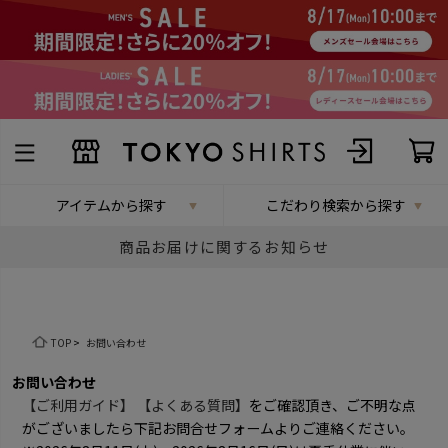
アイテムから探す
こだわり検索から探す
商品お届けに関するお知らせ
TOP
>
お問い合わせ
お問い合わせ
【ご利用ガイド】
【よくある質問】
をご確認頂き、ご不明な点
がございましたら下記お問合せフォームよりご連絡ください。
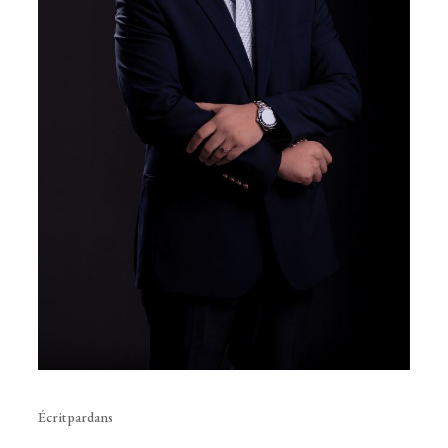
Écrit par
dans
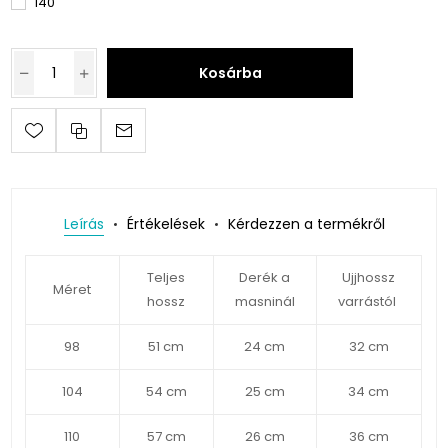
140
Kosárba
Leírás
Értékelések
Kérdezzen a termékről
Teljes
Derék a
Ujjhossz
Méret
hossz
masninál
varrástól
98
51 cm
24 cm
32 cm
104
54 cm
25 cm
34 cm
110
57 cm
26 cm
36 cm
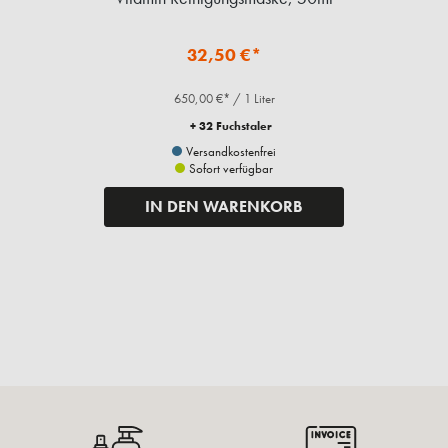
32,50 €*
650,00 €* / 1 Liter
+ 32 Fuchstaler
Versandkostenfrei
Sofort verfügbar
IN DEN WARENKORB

....................

## [What is being asked]
Leaving the pictures aside, output each entry above exactly as written.

## [Completed exercise]
アイテムから探す
こだわり検索から探す
商品お届けに関するお知らせ
TOP
>
お問い合わせ
お問い合わせ
【ご利用ガイド】
【よくある質問】
をご確認頂き、ご不明な点
がございましたら下記お問合せフォームよりご連絡ください。
Écrit par
dans
140
Kosárba
Leírás
Értékelések
Kérdezzen a termékről
Teljes
Derék a
Ujjhossz
Méret
hossz
masninál
varrástól
98
51 cm
24 cm
32 cm
104
54 cm
25 cm
34 cm
110
57 cm
26 cm
36 cm
32,50 €*
650,00 €* / 1 Liter
+ 32 Fuchstaler
Versandkostenfrei
Sofort verfügbar
IN DEN WARENKORB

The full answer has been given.